James called for nominations for a candidate for the office of President of the United States at 10:14 p.m. Alabama, the first state called, yielded to New Jersey, and Judge Wescott went ponderously to the podium. “Prophecy is fulfilled,” he began, “…The nation is at work. The nation is at peace. The nation is accomplishing the destiny of Democracy.” He went on for thirty minutes apotheosizing the man of peace, not mentioning his name until the grand conclusion: “Therefore, my fellow-countrymen, not I, but his deeds and achievements; not I, but the spirit and purposes of America; not I, but civilization itself, nominates to succeed himself to the Presidency of the United States, to the Presidency of one hundred million free people, bound in impregnable union, the scholar, the statesman, the financier, the emancipator, the pacificator, the moral leader of Democracy, Woodrow Wilson.” The crowd, breaking into its first heart-felt demonstration for the President, marched, sang, and shouted for forty-five minutes. Seconding speeches followed, and Wilson was nominated by acclamation (by a vote of 1092 to 1) at 11:53. Vice President Thomas R. Marshall was nominated by acclamation two minutes later.

Delegates met the next day, June 16, to consider the platform. It had been changed significantly following Glynn’s address, by whom and whether with Wilson’s approval we do not know. To the sentence commending Wilson and Marshall for faithful performance of duties had been added the words: “In particular, we commend to the American people the splendid diplomatic victories of our great President, who has preserved the vital interests of our Government and its citizens, and kept us out of war.” It was the first time that the phrase “He kept us out of war” had been used. It would not be the last. As soon as the platform was read, Martin M. Lomasney of Massachusetts moved adoption of a plank affirming the Democratic party’s “profound sympathy with the aspirations of the people of Ireland for the complete independence of their country.” His resolution was discreetly and quickly referred to the resolutions committee. Then Governor James E. Ferguson of Texas, speaking for a minority of the resolutions committee, moved to strike the plank recommending the cause of woman suffrage to the states. It was defeated by an overwhelming majority, and the convention approved the unamended platform by voice and adjourned sine die a few minutes later.

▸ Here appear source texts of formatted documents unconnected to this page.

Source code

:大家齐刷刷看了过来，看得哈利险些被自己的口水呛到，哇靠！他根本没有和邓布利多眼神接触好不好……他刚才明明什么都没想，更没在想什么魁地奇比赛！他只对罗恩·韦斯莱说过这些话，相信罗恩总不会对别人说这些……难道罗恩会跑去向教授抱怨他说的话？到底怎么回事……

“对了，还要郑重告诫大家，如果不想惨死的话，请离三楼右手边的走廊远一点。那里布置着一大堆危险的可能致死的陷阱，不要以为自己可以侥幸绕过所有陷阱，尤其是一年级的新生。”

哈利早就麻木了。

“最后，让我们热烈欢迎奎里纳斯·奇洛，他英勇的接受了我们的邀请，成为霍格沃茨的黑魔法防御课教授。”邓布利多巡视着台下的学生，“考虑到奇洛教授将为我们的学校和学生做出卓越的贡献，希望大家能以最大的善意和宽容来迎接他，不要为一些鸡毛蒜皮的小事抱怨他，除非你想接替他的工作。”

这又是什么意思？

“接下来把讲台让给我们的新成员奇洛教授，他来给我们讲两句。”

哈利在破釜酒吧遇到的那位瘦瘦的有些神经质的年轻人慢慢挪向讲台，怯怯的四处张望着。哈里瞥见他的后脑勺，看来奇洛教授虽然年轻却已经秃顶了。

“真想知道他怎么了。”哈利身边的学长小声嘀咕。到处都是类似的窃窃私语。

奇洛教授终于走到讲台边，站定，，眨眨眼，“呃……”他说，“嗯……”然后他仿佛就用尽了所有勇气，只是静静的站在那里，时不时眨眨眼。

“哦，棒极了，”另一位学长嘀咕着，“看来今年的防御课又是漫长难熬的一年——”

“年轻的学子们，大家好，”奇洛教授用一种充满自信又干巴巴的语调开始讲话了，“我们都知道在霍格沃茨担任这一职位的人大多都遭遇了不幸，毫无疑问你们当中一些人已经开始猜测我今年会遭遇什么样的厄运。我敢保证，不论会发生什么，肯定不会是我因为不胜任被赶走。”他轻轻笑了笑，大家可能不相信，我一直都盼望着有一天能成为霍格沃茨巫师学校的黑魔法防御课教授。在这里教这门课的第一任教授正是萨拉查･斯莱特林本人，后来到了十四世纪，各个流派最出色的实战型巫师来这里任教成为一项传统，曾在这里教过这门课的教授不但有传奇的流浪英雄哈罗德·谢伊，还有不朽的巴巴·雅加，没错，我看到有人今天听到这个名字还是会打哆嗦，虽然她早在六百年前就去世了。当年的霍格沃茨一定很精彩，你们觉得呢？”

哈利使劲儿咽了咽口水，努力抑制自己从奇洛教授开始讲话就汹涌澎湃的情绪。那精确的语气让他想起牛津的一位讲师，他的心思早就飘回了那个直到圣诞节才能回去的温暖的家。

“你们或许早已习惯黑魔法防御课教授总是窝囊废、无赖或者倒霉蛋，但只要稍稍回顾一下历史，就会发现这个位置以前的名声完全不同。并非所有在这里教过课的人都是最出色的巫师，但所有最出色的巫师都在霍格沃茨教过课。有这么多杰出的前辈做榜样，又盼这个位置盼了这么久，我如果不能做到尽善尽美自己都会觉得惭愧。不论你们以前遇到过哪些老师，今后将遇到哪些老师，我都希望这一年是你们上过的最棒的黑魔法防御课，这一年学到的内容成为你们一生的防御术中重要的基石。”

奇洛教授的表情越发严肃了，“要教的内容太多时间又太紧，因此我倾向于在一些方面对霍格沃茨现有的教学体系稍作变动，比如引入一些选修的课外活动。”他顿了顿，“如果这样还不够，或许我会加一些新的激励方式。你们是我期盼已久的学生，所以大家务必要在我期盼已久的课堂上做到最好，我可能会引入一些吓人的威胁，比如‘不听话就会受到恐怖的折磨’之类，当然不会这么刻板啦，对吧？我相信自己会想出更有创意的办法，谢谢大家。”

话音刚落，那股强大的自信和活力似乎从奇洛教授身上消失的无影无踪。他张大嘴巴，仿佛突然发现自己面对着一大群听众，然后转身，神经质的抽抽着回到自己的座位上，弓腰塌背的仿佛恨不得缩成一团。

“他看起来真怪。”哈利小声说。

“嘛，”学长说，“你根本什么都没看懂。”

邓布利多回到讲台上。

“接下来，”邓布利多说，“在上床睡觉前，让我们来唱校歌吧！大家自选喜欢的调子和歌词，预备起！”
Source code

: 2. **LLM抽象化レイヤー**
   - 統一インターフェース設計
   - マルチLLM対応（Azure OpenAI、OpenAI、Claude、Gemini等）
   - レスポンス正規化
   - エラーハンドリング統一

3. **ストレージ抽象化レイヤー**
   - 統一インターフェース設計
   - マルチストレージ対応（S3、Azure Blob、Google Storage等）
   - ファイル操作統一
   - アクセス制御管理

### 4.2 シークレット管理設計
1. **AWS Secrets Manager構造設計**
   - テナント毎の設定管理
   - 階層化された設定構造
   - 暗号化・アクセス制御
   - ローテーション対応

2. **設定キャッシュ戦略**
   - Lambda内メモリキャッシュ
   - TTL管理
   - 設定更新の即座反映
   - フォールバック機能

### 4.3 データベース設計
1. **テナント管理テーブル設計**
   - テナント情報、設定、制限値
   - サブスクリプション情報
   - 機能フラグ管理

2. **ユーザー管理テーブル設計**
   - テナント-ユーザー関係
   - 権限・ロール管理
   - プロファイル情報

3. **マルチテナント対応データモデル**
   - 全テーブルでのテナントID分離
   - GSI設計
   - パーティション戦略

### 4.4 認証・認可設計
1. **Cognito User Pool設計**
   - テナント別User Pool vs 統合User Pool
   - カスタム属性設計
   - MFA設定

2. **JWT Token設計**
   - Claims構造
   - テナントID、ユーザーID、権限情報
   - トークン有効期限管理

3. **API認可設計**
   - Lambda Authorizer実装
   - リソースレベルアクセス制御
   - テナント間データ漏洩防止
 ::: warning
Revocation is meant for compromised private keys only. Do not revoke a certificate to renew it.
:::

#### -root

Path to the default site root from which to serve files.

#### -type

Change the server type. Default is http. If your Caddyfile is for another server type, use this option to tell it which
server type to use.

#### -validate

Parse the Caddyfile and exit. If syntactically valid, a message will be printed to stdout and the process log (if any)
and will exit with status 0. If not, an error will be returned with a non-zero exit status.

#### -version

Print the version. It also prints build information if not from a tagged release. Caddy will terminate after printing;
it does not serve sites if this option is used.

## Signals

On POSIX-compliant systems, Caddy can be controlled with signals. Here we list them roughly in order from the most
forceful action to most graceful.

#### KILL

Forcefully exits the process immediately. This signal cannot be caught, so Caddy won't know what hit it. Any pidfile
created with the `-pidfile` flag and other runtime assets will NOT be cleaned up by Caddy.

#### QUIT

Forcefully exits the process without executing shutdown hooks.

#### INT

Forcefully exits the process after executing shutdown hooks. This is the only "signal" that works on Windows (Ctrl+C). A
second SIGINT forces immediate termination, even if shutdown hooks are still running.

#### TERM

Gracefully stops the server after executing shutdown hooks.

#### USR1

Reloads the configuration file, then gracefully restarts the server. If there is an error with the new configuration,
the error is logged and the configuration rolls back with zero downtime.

It was the eve of battle, and it found the Democracy strong and confident and united by passion for peace. Wilson left no record of his immediate reactions to the remarkable events that had produced their unexpected culmination at St. Louis. Would he yield to the tide, perhaps even seize leadership of the pacifistic movement? He gave some indication of intention in the letters that he wrote to Glynn, James, and Wescott on June 22 and June 23, thanking them for their “wonderful” speeches. “The extraordinary and deserved success of your remarkable speech at the convention,” he wrote, for example, to Glynn, “has already received the most unusual acknowledgment from the convention itself and from the Press of the country, but I want to add my word of appreciation and gratitude. It was and I am sure will remain one of the most notable things of a campaign which, before we get through with it, should stir to the very bottom the conscience and thought of the United States.”